### EXERCISE OBJECTIVE
Only the pictures should be left out; write out all other data exactly.

### SUPPLIED INFORMATION
/---

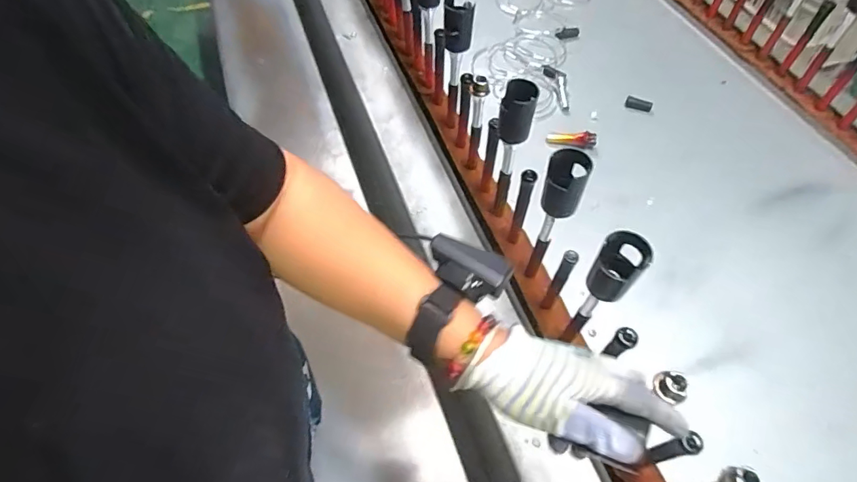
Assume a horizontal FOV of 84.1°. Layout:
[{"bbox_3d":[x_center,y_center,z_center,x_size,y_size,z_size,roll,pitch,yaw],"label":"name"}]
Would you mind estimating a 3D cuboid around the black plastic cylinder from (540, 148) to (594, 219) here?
[{"bbox_3d":[0.145,-0.061,0.507,0.042,0.054,0.047,21,58,12],"label":"black plastic cylinder"}]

\---

### EXERCISE SOLUTION
Assume a horizontal FOV of 84.1°. Layout:
[{"bbox_3d":[x_center,y_center,z_center,x_size,y_size,z_size,roll,pitch,yaw],"label":"name"}]
Would you mind estimating a 3D cuboid around the black plastic cylinder from (540, 148) to (594, 219) here?
[{"bbox_3d":[0.145,-0.061,0.507,0.042,0.054,0.047,21,58,12],"label":"black plastic cylinder"}]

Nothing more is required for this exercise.